Top of DOCUMENT EXTRACT
The pandemic hasn’t slowed sales at eNvy, a 127-unit condominium complex in Southeast Washington developed by Jair Lynch Real Estate Partners and marketed by Urban Pace. The building, which overlooks Nationals Park, had its best week since its grand opening nearly a year ago, with five units going under contract the week of March 16. It had five showings last week — one in person, four virtual — and is waiting to receive two contracts. The building is ahead of projections for March and halfway to its goal for April.

Urban Pace thinks its investment in technology — specifically virtual reality that allows buyers to see not only what their unit will look like but also what the view will be — has allowed it to continue to do business. Nonetheless, the company is taking precautions. It stopped holding open houses and went to one-on-one appointments. It sales offices are now closed to the public.

“We increased safety protocols for consumers and our agents to make sure everyone was safe,” said Clint Mann, president of Urban Pace. “I think through the use of FaceTime, virtual sales appointments, go-to meetings, video conferencing, we’re trying to connect with our buyers.”

Ali Wolf, director of economics research at Meyers Research, which analyzes real estate development and new home construction, says builders should weather this downturn better than they did during the Great Recession.

“It’s a different environment where builders had a fire sale in the last [down] cycle. They don’t need to have a fire sale,” she said. “I think [builders’] balance sheets are in better position today than they were during the Great Recession.”
Bottom of DOCUMENT EXTRACT
Top of SUPPLIED DATA
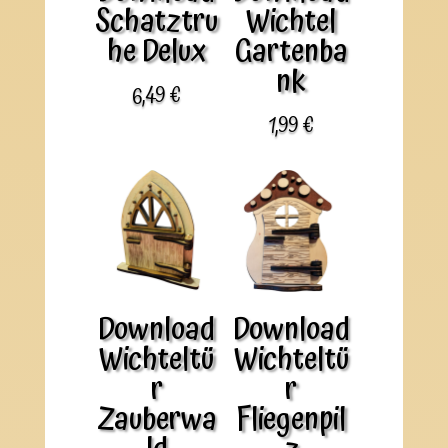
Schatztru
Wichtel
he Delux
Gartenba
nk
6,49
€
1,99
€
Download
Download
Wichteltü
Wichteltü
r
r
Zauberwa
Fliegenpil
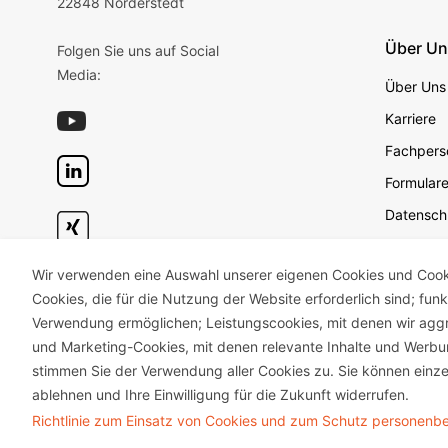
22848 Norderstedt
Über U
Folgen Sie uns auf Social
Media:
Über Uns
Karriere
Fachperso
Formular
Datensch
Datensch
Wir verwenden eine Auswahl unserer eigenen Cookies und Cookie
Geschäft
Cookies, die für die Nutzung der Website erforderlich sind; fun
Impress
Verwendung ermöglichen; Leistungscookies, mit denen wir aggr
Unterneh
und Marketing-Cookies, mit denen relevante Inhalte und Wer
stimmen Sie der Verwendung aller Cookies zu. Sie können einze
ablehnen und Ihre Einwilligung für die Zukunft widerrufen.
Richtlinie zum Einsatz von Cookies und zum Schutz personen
Bottom of SUPPLIED DATA
Extract the stretch of the condominium sales article from "Urban Pace thinks" through "to the public.". None of these lines are needed for the work here.

Urban Pace thinks its investment in technology — specifically virtual reality that allows buyers to see not only what their unit will look like but also what the view will be — has allowed it to continue to do business. Nonetheless, the company is taking precautions. It stopped holding open houses and went to one-on-one appointments. It sales offices are now closed to the public.